(Data records)
○ ○ ○ ○

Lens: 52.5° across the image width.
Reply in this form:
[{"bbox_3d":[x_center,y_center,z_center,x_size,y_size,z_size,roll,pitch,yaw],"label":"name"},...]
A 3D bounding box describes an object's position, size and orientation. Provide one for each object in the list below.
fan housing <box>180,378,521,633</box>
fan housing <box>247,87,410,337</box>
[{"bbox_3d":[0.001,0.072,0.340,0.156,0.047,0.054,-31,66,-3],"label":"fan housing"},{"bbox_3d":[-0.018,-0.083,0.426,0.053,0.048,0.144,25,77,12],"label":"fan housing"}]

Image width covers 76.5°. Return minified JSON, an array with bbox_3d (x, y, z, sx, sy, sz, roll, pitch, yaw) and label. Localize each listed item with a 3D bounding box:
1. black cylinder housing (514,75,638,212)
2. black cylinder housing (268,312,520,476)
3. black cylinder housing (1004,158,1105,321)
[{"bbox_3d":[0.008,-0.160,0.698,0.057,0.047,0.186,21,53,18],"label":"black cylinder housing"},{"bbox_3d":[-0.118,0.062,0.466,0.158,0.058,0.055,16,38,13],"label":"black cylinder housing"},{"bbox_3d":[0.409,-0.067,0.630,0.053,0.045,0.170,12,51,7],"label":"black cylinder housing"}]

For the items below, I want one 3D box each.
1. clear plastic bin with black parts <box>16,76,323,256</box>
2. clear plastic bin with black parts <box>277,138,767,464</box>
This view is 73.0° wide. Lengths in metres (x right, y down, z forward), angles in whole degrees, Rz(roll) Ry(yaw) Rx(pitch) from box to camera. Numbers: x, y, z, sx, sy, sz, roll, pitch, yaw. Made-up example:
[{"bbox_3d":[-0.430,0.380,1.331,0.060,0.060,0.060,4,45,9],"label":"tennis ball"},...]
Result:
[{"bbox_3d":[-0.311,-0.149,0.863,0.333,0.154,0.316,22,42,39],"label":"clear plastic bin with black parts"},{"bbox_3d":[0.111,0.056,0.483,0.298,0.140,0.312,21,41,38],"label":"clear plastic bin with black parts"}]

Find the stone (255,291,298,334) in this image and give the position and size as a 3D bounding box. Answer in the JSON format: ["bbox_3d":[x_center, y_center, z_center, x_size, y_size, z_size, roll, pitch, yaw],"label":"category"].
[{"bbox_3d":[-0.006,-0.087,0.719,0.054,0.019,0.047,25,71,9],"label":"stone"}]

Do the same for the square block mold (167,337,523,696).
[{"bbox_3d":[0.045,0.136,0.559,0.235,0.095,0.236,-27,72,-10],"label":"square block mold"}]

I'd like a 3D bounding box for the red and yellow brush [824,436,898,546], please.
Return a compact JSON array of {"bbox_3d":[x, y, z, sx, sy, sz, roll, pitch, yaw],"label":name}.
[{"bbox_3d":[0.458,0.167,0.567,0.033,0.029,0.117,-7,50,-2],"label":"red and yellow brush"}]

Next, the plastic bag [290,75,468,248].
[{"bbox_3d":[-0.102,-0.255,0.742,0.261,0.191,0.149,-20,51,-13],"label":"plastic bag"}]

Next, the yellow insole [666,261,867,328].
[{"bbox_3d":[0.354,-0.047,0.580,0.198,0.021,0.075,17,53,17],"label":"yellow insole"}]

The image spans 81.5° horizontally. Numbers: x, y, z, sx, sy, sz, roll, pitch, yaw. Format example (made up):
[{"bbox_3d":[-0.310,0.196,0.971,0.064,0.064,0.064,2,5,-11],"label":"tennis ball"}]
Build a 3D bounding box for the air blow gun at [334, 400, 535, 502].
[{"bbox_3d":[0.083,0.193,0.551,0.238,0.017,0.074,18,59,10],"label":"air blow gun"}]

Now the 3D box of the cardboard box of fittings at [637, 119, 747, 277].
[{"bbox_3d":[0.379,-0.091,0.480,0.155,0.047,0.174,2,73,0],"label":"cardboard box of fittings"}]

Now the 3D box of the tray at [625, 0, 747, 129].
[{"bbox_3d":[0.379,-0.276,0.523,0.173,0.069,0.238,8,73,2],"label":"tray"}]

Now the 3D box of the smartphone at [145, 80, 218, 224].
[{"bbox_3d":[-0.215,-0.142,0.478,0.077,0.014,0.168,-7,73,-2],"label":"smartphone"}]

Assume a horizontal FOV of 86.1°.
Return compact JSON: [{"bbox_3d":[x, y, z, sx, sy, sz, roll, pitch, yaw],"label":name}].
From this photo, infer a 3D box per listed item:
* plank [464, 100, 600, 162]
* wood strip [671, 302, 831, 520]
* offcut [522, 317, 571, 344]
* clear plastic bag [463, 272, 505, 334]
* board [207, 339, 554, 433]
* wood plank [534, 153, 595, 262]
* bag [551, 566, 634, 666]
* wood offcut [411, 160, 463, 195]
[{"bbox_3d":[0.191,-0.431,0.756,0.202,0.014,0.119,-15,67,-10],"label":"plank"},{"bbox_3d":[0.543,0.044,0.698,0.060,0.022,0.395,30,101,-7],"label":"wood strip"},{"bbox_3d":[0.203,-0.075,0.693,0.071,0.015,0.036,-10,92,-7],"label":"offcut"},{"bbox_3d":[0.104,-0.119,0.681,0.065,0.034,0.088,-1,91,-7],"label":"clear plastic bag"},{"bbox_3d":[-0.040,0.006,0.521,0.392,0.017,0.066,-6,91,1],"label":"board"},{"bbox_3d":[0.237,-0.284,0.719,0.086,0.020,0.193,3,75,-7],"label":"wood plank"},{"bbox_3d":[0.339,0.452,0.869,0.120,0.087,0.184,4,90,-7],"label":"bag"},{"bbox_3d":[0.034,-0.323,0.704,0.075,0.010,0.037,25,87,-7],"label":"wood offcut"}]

○ ○ ○ ○

Set down all of the records shown above once more, exactly.

Lens: 52.5° across the image width.
Reply in this form:
[{"bbox_3d":[x_center,y_center,z_center,x_size,y_size,z_size,roll,pitch,yaw],"label":"name"},...]
A 3D bounding box describes an object's position, size and orientation. Provide one for each object in the list below.
fan housing <box>180,378,521,633</box>
fan housing <box>247,87,410,337</box>
[{"bbox_3d":[0.001,0.072,0.340,0.156,0.047,0.054,-31,66,-3],"label":"fan housing"},{"bbox_3d":[-0.018,-0.083,0.426,0.053,0.048,0.144,25,77,12],"label":"fan housing"}]

Image width covers 76.5°. Return minified JSON, an array with bbox_3d (x, y, z, sx, sy, sz, roll, pitch, yaw) and label. Localize each listed item with a 3D bounding box:
1. black cylinder housing (514,75,638,212)
2. black cylinder housing (268,312,520,476)
3. black cylinder housing (1004,158,1105,321)
[{"bbox_3d":[0.008,-0.160,0.698,0.057,0.047,0.186,21,53,18],"label":"black cylinder housing"},{"bbox_3d":[-0.118,0.062,0.466,0.158,0.058,0.055,16,38,13],"label":"black cylinder housing"},{"bbox_3d":[0.409,-0.067,0.630,0.053,0.045,0.170,12,51,7],"label":"black cylinder housing"}]

For the items below, I want one 3D box each.
1. clear plastic bin with black parts <box>16,76,323,256</box>
2. clear plastic bin with black parts <box>277,138,767,464</box>
This view is 73.0° wide. Lengths in metres (x right, y down, z forward), angles in whole degrees, Rz(roll) Ry(yaw) Rx(pitch) from box to camera. Numbers: x, y, z, sx, sy, sz, roll, pitch, yaw. Made-up example:
[{"bbox_3d":[-0.430,0.380,1.331,0.060,0.060,0.060,4,45,9],"label":"tennis ball"},...]
Result:
[{"bbox_3d":[-0.311,-0.149,0.863,0.333,0.154,0.316,22,42,39],"label":"clear plastic bin with black parts"},{"bbox_3d":[0.111,0.056,0.483,0.298,0.140,0.312,21,41,38],"label":"clear plastic bin with black parts"}]

Find the stone (255,291,298,334) in this image and give the position and size as a 3D bounding box. Answer in the JSON format: ["bbox_3d":[x_center, y_center, z_center, x_size, y_size, z_size, roll, pitch, yaw],"label":"category"].
[{"bbox_3d":[-0.006,-0.087,0.719,0.054,0.019,0.047,25,71,9],"label":"stone"}]

Do the same for the square block mold (167,337,523,696).
[{"bbox_3d":[0.045,0.136,0.559,0.235,0.095,0.236,-27,72,-10],"label":"square block mold"}]

I'd like a 3D bounding box for the red and yellow brush [824,436,898,546], please.
Return a compact JSON array of {"bbox_3d":[x, y, z, sx, sy, sz, roll, pitch, yaw],"label":name}.
[{"bbox_3d":[0.458,0.167,0.567,0.033,0.029,0.117,-7,50,-2],"label":"red and yellow brush"}]

Next, the plastic bag [290,75,468,248].
[{"bbox_3d":[-0.102,-0.255,0.742,0.261,0.191,0.149,-20,51,-13],"label":"plastic bag"}]

Next, the yellow insole [666,261,867,328].
[{"bbox_3d":[0.354,-0.047,0.580,0.198,0.021,0.075,17,53,17],"label":"yellow insole"}]

The image spans 81.5° horizontally. Numbers: x, y, z, sx, sy, sz, roll, pitch, yaw. Format example (made up):
[{"bbox_3d":[-0.310,0.196,0.971,0.064,0.064,0.064,2,5,-11],"label":"tennis ball"}]
Build a 3D bounding box for the air blow gun at [334, 400, 535, 502].
[{"bbox_3d":[0.083,0.193,0.551,0.238,0.017,0.074,18,59,10],"label":"air blow gun"}]

Now the 3D box of the cardboard box of fittings at [637, 119, 747, 277].
[{"bbox_3d":[0.379,-0.091,0.480,0.155,0.047,0.174,2,73,0],"label":"cardboard box of fittings"}]

Now the 3D box of the tray at [625, 0, 747, 129].
[{"bbox_3d":[0.379,-0.276,0.523,0.173,0.069,0.238,8,73,2],"label":"tray"}]

Now the 3D box of the smartphone at [145, 80, 218, 224].
[{"bbox_3d":[-0.215,-0.142,0.478,0.077,0.014,0.168,-7,73,-2],"label":"smartphone"}]

Assume a horizontal FOV of 86.1°.
Return compact JSON: [{"bbox_3d":[x, y, z, sx, sy, sz, roll, pitch, yaw],"label":name}].
From this photo, infer a 3D box per listed item:
* plank [464, 100, 600, 162]
* wood strip [671, 302, 831, 520]
* offcut [522, 317, 571, 344]
* clear plastic bag [463, 272, 505, 334]
* board [207, 339, 554, 433]
* wood plank [534, 153, 595, 262]
* bag [551, 566, 634, 666]
* wood offcut [411, 160, 463, 195]
[{"bbox_3d":[0.191,-0.431,0.756,0.202,0.014,0.119,-15,67,-10],"label":"plank"},{"bbox_3d":[0.543,0.044,0.698,0.060,0.022,0.395,30,101,-7],"label":"wood strip"},{"bbox_3d":[0.203,-0.075,0.693,0.071,0.015,0.036,-10,92,-7],"label":"offcut"},{"bbox_3d":[0.104,-0.119,0.681,0.065,0.034,0.088,-1,91,-7],"label":"clear plastic bag"},{"bbox_3d":[-0.040,0.006,0.521,0.392,0.017,0.066,-6,91,1],"label":"board"},{"bbox_3d":[0.237,-0.284,0.719,0.086,0.020,0.193,3,75,-7],"label":"wood plank"},{"bbox_3d":[0.339,0.452,0.869,0.120,0.087,0.184,4,90,-7],"label":"bag"},{"bbox_3d":[0.034,-0.323,0.704,0.075,0.010,0.037,25,87,-7],"label":"wood offcut"}]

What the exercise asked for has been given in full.